Task instructions = Copy out every line holding the string "dieses" from the records below.
Data shown: Begin
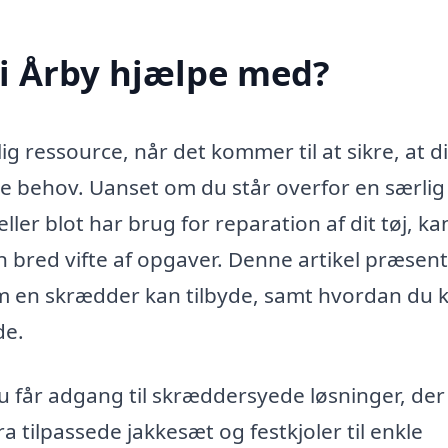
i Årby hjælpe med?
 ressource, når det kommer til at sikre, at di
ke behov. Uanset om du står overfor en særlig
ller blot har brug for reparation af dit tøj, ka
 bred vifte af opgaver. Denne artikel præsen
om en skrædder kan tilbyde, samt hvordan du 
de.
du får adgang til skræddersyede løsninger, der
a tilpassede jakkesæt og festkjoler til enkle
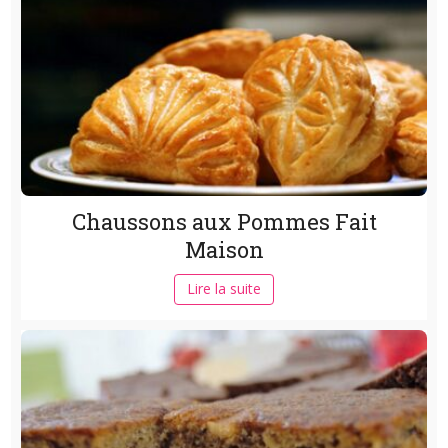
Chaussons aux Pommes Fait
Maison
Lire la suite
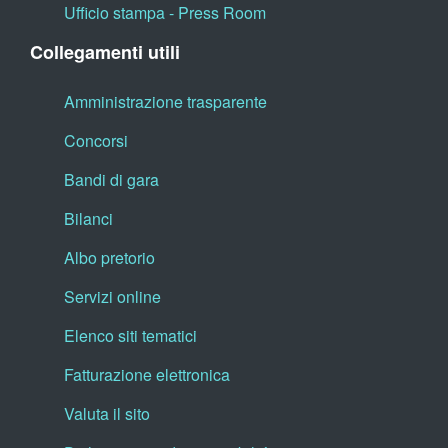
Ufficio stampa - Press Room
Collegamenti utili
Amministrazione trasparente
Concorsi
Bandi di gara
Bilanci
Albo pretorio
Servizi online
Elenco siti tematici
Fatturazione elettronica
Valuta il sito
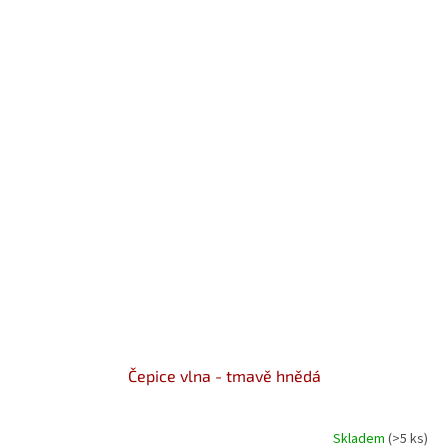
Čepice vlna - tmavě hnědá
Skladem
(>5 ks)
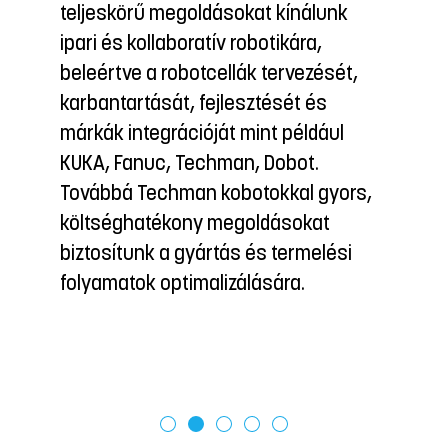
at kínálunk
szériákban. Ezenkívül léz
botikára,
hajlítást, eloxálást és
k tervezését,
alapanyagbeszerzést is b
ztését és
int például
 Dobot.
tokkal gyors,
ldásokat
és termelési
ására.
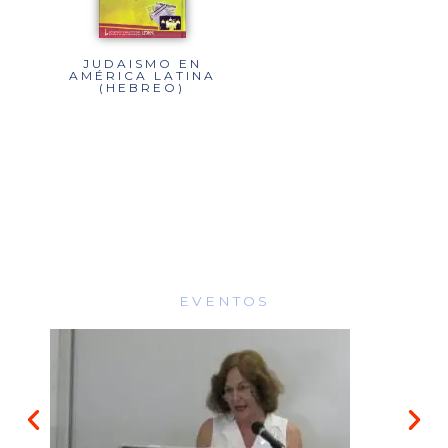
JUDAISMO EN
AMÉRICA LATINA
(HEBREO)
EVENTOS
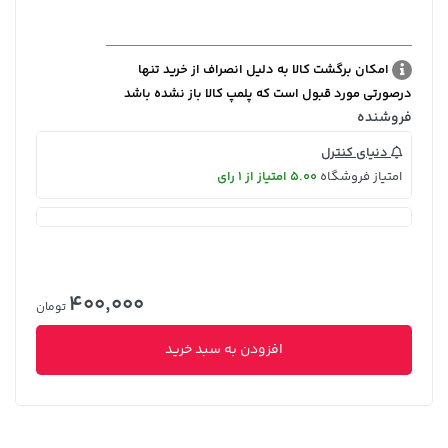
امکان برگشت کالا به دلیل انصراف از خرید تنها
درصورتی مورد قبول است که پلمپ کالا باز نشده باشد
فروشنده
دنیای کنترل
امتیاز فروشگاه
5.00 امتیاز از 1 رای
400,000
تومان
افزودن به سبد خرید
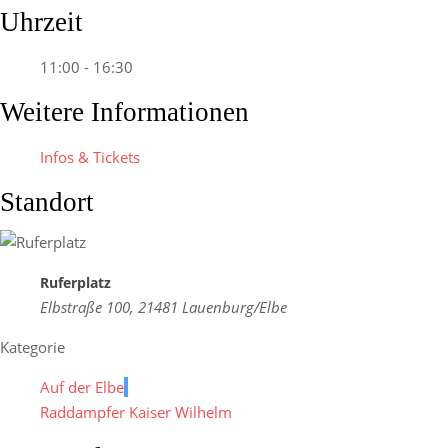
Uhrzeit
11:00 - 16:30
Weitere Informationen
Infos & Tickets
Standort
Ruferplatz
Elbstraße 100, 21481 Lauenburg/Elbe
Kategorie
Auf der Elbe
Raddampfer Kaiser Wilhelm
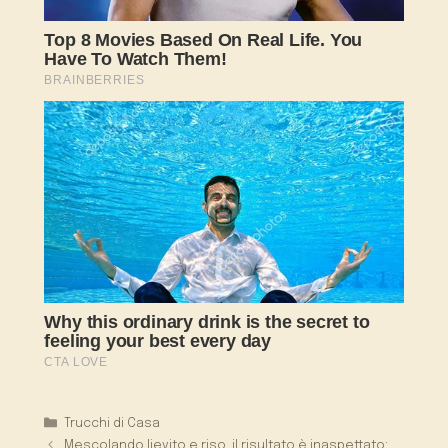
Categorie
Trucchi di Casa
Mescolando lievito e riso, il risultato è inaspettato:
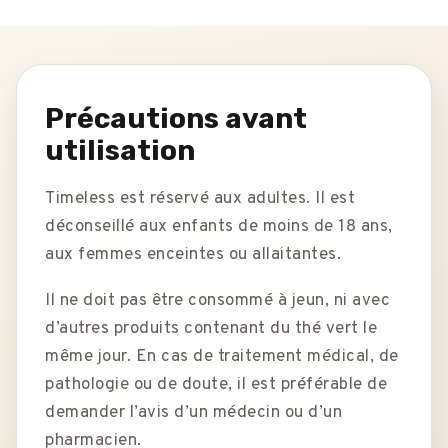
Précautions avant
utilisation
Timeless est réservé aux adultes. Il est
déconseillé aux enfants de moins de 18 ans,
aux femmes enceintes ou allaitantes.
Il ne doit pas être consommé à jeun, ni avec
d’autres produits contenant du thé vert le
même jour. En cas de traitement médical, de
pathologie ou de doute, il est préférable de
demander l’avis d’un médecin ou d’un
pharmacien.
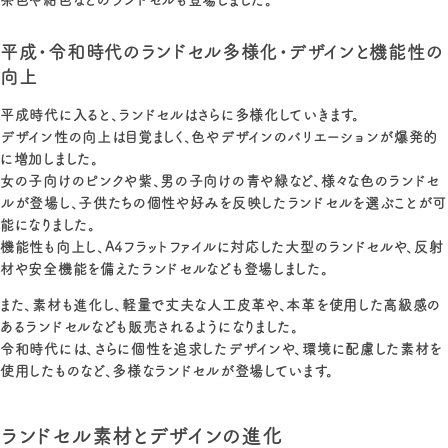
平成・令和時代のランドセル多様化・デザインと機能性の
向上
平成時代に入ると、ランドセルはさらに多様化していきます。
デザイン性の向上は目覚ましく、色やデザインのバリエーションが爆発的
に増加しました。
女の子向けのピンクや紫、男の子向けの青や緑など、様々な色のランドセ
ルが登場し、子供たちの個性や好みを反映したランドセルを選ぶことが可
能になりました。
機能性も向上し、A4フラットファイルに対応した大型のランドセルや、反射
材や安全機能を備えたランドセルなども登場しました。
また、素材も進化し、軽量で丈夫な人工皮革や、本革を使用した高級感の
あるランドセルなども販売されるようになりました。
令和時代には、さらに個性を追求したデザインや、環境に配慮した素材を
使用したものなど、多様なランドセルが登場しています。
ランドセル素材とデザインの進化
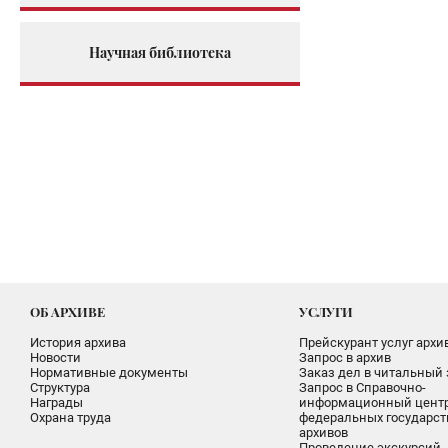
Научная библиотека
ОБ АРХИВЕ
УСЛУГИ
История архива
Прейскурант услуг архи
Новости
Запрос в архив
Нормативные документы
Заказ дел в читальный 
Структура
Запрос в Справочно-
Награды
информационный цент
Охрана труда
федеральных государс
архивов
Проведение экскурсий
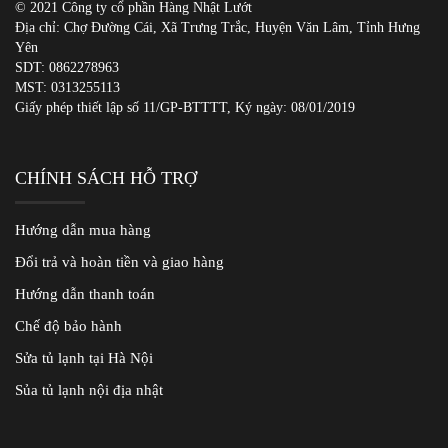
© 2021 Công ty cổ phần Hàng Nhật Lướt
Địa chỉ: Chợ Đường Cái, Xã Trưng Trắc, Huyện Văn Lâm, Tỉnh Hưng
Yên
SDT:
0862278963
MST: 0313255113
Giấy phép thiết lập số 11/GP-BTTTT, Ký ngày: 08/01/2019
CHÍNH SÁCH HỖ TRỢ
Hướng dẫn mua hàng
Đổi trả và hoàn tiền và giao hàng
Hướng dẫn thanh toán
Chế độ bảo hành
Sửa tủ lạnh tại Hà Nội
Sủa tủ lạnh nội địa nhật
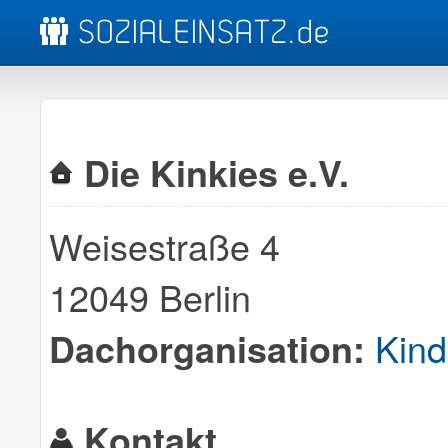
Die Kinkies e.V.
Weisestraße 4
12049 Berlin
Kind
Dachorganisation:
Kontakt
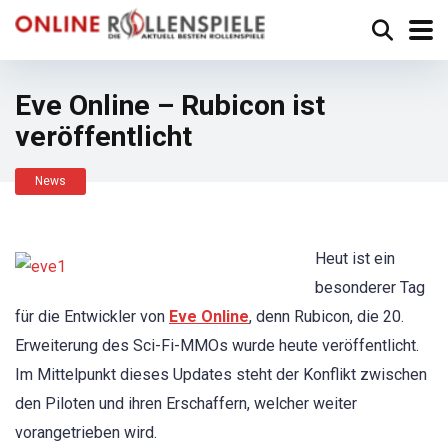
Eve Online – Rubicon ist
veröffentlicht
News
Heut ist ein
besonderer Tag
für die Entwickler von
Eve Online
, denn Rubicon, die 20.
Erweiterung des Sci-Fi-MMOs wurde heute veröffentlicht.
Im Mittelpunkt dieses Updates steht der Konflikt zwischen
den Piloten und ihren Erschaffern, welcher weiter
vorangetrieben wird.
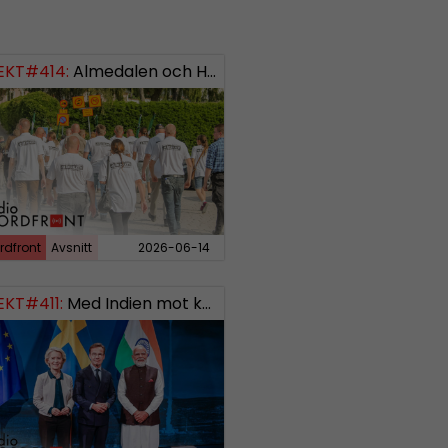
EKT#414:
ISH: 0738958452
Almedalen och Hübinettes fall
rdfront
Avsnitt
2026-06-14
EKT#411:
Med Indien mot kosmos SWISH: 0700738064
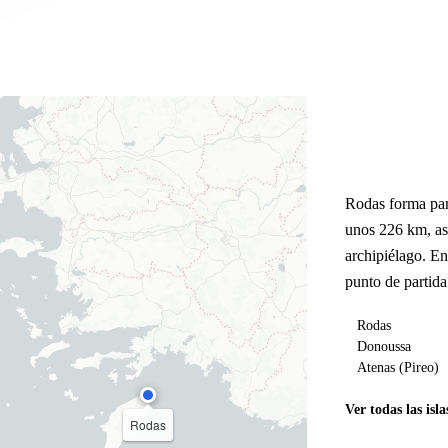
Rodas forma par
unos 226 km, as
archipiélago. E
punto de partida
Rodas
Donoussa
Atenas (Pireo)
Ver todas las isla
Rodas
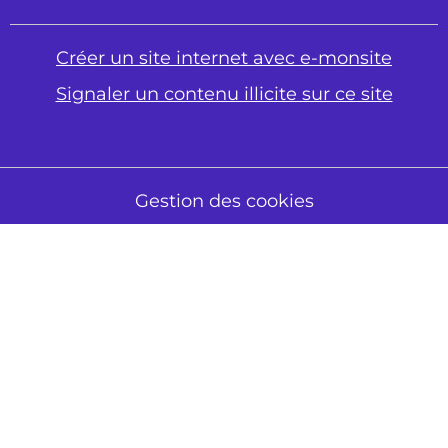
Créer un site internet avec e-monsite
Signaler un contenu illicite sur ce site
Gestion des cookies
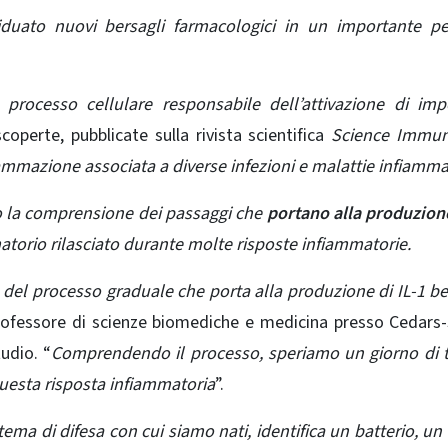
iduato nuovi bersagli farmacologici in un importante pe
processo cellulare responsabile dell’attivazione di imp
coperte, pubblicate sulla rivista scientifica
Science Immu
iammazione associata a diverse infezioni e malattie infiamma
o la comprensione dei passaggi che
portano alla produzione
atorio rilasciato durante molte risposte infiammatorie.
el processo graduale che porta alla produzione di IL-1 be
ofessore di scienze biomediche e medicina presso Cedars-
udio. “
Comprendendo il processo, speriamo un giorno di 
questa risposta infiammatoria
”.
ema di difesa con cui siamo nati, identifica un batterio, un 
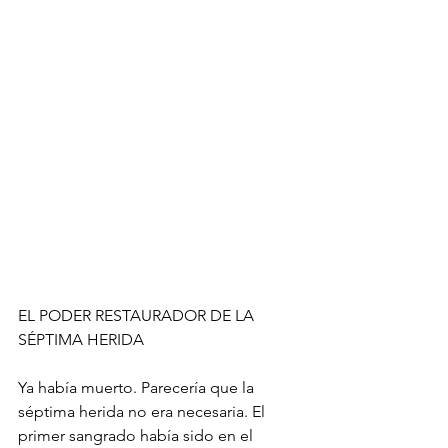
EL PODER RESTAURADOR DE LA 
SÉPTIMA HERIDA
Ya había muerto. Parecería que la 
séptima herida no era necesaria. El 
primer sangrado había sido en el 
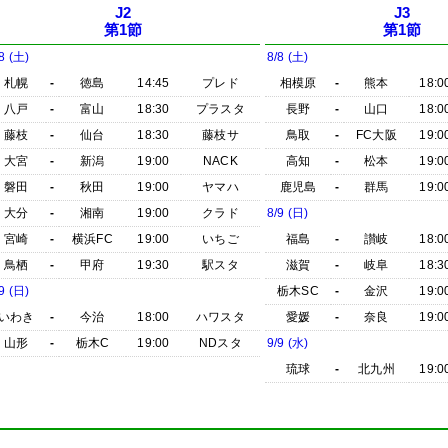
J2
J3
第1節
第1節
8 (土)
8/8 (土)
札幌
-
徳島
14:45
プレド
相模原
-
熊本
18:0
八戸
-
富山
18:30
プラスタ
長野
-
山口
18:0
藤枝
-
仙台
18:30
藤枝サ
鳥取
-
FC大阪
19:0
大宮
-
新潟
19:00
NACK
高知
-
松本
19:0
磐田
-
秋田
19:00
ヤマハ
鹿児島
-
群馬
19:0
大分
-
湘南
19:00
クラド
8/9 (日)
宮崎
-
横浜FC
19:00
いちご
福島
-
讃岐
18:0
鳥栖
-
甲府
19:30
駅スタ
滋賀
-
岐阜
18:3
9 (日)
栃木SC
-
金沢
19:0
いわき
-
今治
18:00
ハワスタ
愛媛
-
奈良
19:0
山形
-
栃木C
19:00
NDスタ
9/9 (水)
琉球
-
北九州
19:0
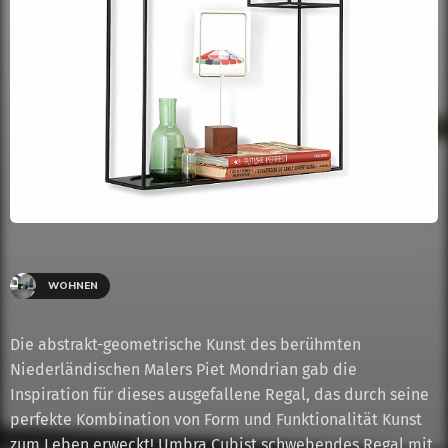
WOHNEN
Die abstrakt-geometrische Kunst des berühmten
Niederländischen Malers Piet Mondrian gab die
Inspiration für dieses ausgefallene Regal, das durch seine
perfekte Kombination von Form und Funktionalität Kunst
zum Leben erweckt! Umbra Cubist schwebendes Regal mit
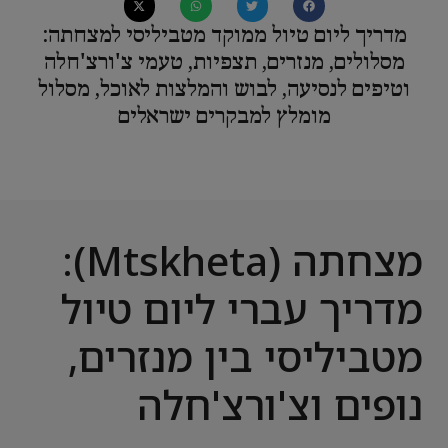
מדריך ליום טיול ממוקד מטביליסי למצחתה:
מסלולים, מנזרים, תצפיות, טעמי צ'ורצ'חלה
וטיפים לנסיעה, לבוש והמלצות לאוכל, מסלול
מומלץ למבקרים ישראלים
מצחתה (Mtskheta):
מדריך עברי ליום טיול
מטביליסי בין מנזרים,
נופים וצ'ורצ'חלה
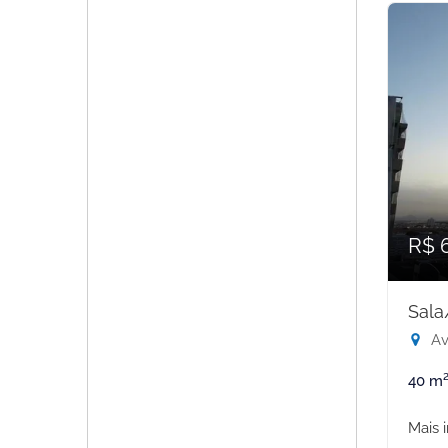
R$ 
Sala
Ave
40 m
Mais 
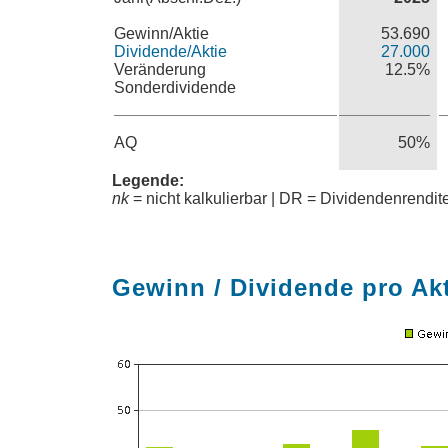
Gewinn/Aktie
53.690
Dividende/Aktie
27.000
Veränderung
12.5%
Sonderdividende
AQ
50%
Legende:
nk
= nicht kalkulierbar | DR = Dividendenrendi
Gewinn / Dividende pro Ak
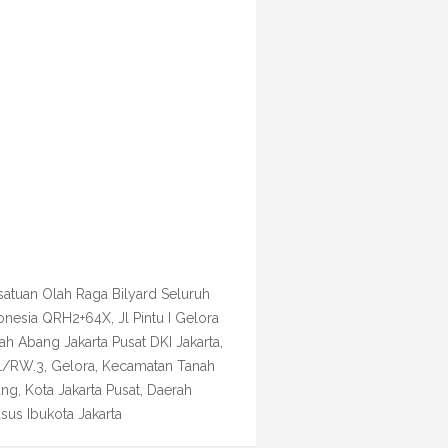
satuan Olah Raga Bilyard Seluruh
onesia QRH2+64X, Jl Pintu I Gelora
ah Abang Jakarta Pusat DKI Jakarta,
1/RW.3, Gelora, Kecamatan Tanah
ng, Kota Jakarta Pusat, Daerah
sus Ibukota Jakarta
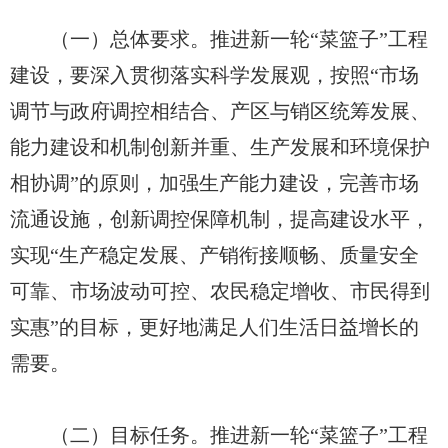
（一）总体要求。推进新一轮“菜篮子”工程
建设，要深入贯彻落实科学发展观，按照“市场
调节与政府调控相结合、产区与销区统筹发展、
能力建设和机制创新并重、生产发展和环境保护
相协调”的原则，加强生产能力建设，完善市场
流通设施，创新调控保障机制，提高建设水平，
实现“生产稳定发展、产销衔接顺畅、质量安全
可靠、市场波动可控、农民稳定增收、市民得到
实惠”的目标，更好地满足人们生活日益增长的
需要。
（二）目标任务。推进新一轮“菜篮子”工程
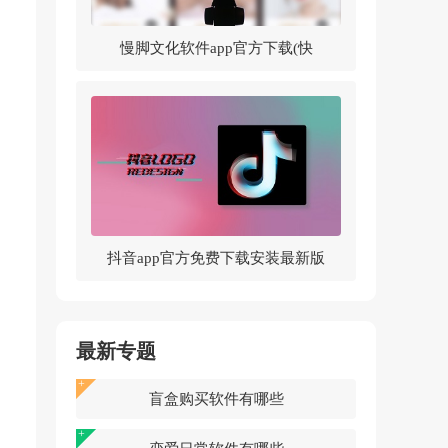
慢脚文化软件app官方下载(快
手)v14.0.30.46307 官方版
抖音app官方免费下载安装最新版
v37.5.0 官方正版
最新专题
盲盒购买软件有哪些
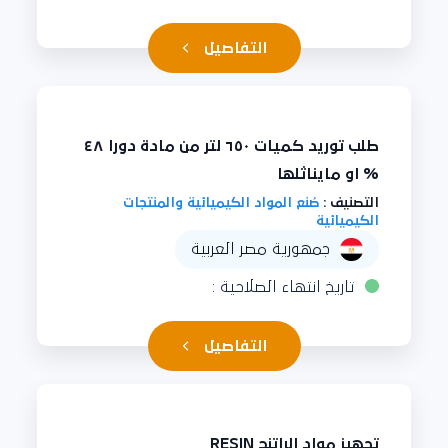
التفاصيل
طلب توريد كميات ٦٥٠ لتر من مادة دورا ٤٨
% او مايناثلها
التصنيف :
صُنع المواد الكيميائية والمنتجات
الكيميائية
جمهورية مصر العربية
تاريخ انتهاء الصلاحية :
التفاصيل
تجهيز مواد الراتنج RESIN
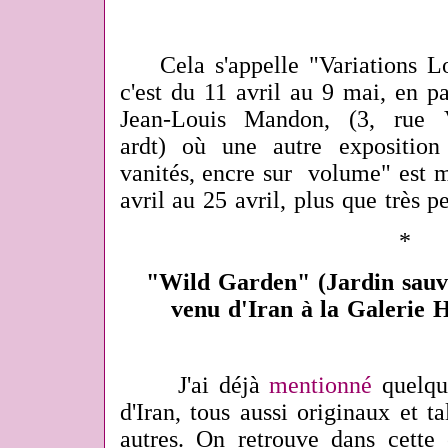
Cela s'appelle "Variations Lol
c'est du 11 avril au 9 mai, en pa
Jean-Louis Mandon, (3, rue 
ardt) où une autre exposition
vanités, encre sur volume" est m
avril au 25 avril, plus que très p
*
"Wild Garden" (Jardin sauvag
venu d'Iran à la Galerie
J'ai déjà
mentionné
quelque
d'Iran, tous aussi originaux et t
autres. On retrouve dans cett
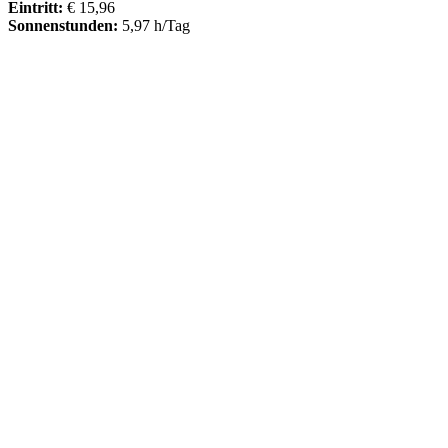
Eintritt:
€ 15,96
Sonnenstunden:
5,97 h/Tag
Data shown: End
Solution for this exercise =
Im Mittelpunkt dieses Updates steht der Konflikt zwischen
Inspiration für dieses ausgefallene Regal, das durch seine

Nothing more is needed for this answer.